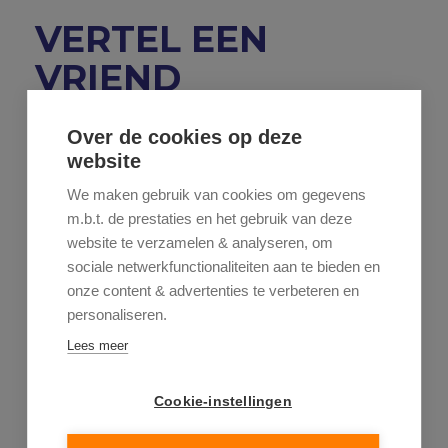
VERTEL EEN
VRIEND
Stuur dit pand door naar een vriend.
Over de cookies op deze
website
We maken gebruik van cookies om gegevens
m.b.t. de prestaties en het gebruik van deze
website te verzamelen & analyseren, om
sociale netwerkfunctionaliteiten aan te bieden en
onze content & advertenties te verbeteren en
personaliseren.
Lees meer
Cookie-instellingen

--

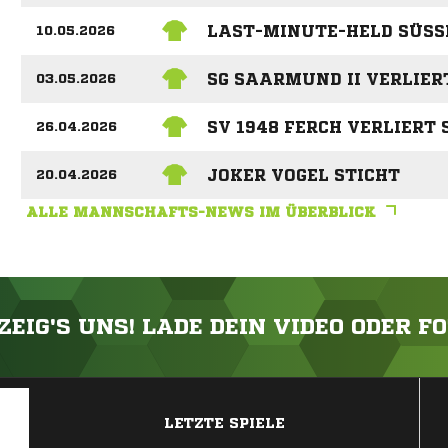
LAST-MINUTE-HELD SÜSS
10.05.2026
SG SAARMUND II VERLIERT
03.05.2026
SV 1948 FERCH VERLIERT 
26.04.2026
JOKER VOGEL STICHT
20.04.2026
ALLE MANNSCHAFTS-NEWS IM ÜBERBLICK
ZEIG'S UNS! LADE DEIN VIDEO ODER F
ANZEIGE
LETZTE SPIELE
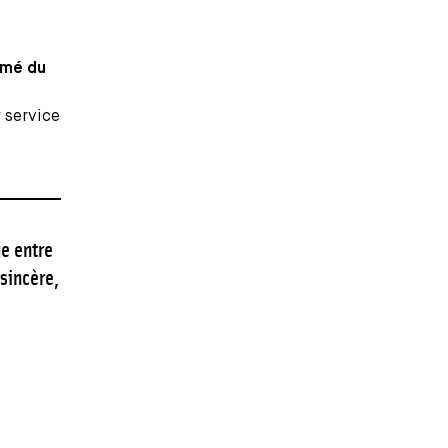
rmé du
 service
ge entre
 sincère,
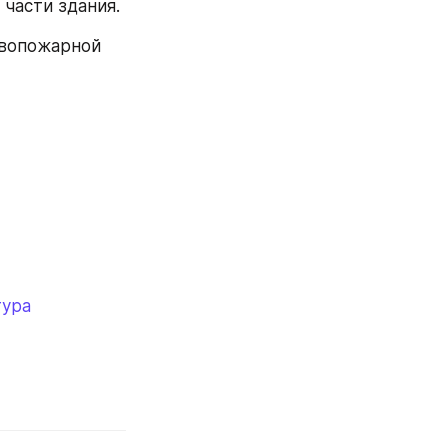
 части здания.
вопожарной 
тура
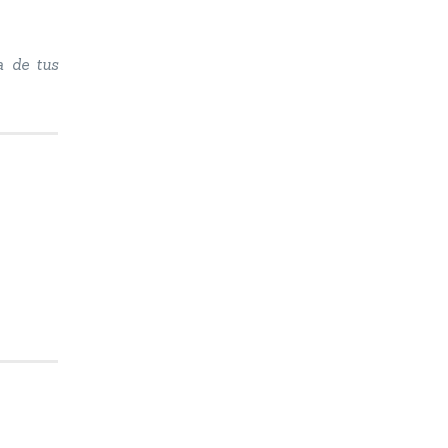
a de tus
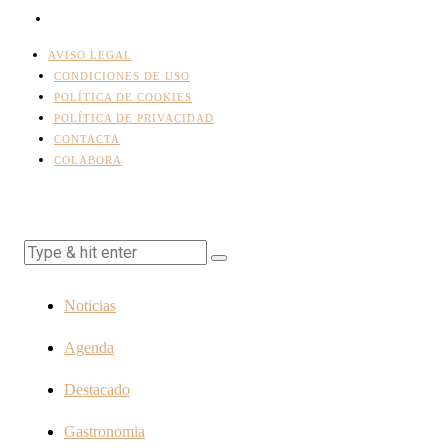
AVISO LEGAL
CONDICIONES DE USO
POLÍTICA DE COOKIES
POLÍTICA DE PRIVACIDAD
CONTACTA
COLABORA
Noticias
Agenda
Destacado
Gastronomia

_THE TASK_
Rewrite the data from the line containing "части здания." through the line containing "Gastronomia", inclusive, replacing "Agenda" with "Calendario" and keeping everything else the same. Omit the pictures from your answer.

_ANSWER AREA_
 части здания.
вопожарной 
тура
a de tus
AVISO LEGAL
CONDICIONES DE USO
POLÍTICA DE COOKIES
POLÍTICA DE PRIVACIDAD
CONTACTA
COLABORA
Noticias
Calendario
Destacado
Gastronomia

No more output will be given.